Montreal’s Gazette topped its front page the next morning with the bad news, leading with a story that included the words worst drubbing, romped, embarrassingly easypoor sportsmanship and shoddy play in the opening two paragraphs.

“The prestige and credibility of Canadian hockey was destroyed on the banks of the not-so-blue Danube,” George Gross wrote in The Toronto Sun. In the hours that followed, politicians in Ottawa took up the cry, with Ontario NDP MP Arnold Peters calling for Canadian hockey officials to be called to face a House of Commons committee to explain why we’d sent “second-rate players” to represent us.

The Minister of State for Fitness and Amateur Sport was in Vienna, Iona Campagnolo, and she said this wasn’t something the government would get involved in. She was concerned about the conduct of our players. “I really don’t care whether we lose 20-1 or 2-1,” she said, “as long as we do it in a fashion that portrays us as true sportsmen.”

She did think that the Austrian press was making too much fuss, and the wrong kind. “It almost looked exultant,” she said. “One of the headlines I read was Canada Executed.”

Günter Sabetzki, president of the IIHF was concerned. He suggested that plans for a 1980 Canada Cup might now have to be reviewed. “We are not at all happy with the team representing the country we all considered to be the father of hockey.”

Had they learned nothing from history? “In 1954,” he said, “when the Canadians went to Stockholm, they thought they couldn’t be beaten and they ended up losing to the Russians. They were drinking too much whisky. This Canadian representative is also lacking in conditioning. I do not know whether they are drinking too much whisky, but I have heard the reports.”

Canada did go on to post a 3-3 with the Czechs, the eventual champions. We finished fourth in the end, just behind the Soviets.

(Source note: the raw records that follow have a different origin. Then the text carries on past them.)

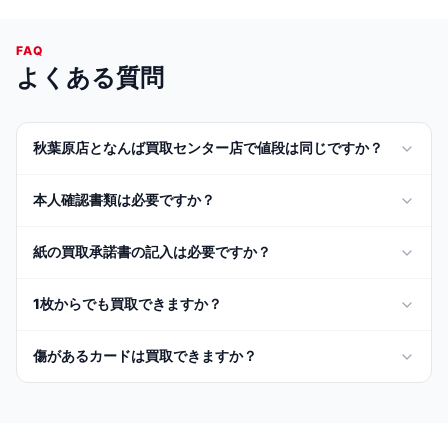
FAQ
よくある質問
秋葉原店となんば買取センター店で値段は同じですか？
本人確認書類は必要ですか？
紙の買取承諾書の記入は必要ですか？
1枚からでも買取できますか？
傷があるカードは買取できますか？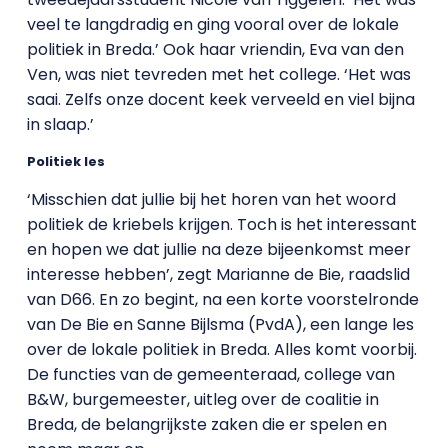
veel te langdradig en ging vooral over de lokale
politiek in Breda.’ Ook haar vriendin, Eva van den
Ven, was niet tevreden met het college. ‘Het was
saai. Zelfs onze docent keek verveeld en viel bijna
in slaap.’
Politiek les
‘Misschien dat jullie bij het horen van het woord
politiek de kriebels krijgen. Toch is het interessant
en hopen we dat jullie na deze bijeenkomst meer
interesse hebben’, zegt Marianne de Bie, raadslid
van D66. En zo begint, na een korte voorstelronde
van De Bie en Sanne Bijlsma (PvdA), een lange les
over de lokale politiek in Breda. Alles komt voorbij.
De functies van de gemeenteraad, college van
B&W, burgemeester, uitleg over de coalitie in
Breda, de belangrijkste zaken die er spelen en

Back at the rout, Al Strachan of The Gazette was on hand to document Canada’s failure to heed Arthur Farrell’s 1899 guidance on going goon in a losing effort. Rod Gilbert “swung himself off his feet” taking a “a vicious two-handed swipe” of his stick at a passing Soviet, while Wilf Paiement “acted like a malicious buffoon” swinging his stick at, and connecting with, the head of another Soviet player. “I figured I might as well hit somebody,” he said, later, “maybe hurt somebody. I don’t know. I wanted to do anything to win.” Canada was down at the time by 8-0.

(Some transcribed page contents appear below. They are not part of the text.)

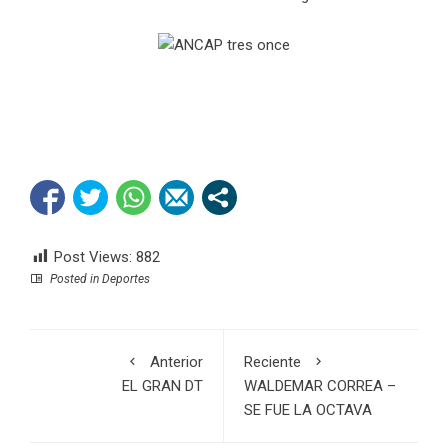
Post Views:
882
Posted in
Deportes
Anterior
Reciente
EL GRAN DT
WALDEMAR CORREA –
SE FUE LA OCTAVA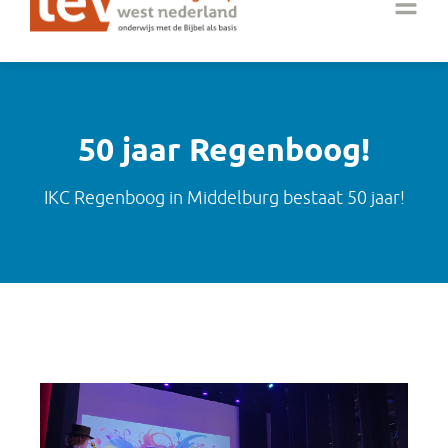
50 jaar Regenboog!
IKC Regenboog in Middelburg bestaat 50 jaar!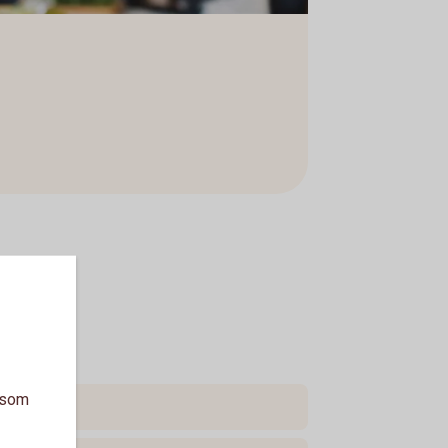
a som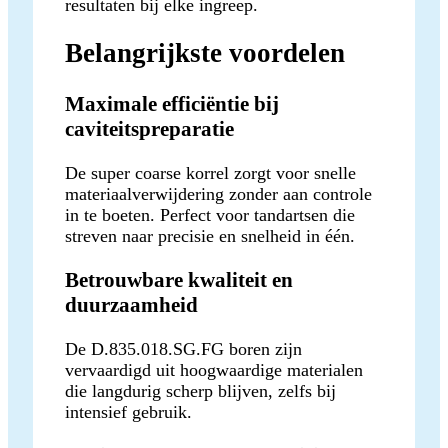
resultaten bij elke ingreep.
Belangrijkste voordelen
Maximale efficiëntie bij
caviteitspreparatie
De super coarse korrel zorgt voor snelle
materiaalverwijdering zonder aan controle
in te boeten. Perfect voor tandartsen die
streven naar precisie en snelheid in één.
Betrouwbare kwaliteit en
duurzaamheid
De D.835.018.SG.FG boren zijn
vervaardigd uit hoogwaardige materialen
die langdurig scherp blijven, zelfs bij
intensief gebruik.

You’d think those Soviets would have shown show respect, but no, they kept on with the scoring. Having argued to avoid putting helmets on, some of the Canadian players now refused to remove them once the game was all over and the teams lined up to hear the victor’s national anthem.

Centre Walt McKechnie of the Detroit Red Wings was one such, and he later shared his reasoning. “I didn’t want to look at them,” he said. “I hate them. I don’t like their way of life. I don’t like anything about them. They stink. They’re great hockey players, you’ve got to give them that, but I hate everything about them. Am I supposed to stand there at attention when their flag is flying? Never in a million years. I’m no hypocrite.”